*** Excerpted data ***

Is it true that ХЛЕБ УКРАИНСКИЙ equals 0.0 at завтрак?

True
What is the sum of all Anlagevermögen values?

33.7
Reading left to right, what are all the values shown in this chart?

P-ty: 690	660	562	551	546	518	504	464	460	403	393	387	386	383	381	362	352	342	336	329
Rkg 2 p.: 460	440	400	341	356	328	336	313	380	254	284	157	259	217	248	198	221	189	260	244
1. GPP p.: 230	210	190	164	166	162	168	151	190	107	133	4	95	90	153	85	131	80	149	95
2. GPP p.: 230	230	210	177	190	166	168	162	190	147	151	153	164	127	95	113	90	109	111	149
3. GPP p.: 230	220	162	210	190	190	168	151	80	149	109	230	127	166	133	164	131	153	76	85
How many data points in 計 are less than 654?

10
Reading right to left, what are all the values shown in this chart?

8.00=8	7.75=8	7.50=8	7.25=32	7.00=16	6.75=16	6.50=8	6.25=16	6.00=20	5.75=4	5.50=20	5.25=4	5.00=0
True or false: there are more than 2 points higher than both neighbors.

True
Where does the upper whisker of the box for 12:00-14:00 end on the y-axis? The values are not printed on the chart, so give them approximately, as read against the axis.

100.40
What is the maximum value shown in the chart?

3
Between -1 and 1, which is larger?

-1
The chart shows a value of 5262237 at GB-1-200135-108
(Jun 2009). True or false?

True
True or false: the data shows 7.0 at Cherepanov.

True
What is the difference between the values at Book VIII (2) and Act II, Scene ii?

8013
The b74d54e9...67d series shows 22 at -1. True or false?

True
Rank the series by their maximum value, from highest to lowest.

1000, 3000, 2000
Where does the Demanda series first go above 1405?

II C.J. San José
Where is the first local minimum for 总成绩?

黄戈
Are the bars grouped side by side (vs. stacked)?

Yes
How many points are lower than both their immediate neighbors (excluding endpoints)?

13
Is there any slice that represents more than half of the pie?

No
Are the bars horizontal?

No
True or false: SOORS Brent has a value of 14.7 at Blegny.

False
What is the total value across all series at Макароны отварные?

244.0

*** End of Excerpted data ***

Work request: Update the stretch of the listing from its start through the line containing "Reading right to": replace "chart" with "graph" and leave everything else unchanged.

Response:
Is it true that ХЛЕБ УКРАИНСКИЙ equals 0.0 at завтрак?

True
What is the sum of all Anlagevermögen values?

33.7
Reading left to right, what are all the values shown in this graph?

P-ty: 690	660	562	551	546	518	504	464	460	403	393	387	386	383	381	362	352	342	336	329
Rkg 2 p.: 460	440	400	341	356	328	336	313	380	254	284	157	259	217	248	198	221	189	260	244
1. GPP p.: 230	210	190	164	166	162	168	151	190	107	133	4	95	90	153	85	131	80	149	95
2. GPP p.: 230	230	210	177	190	166	168	162	190	147	151	153	164	127	95	113	90	109	111	149
3. GPP p.: 230	220	162	210	190	190	168	151	80	149	109	230	127	166	133	164	131	153	76	85
How many data points in 計 are less than 654?

10
Reading right to left, what are all the values shown in this graph?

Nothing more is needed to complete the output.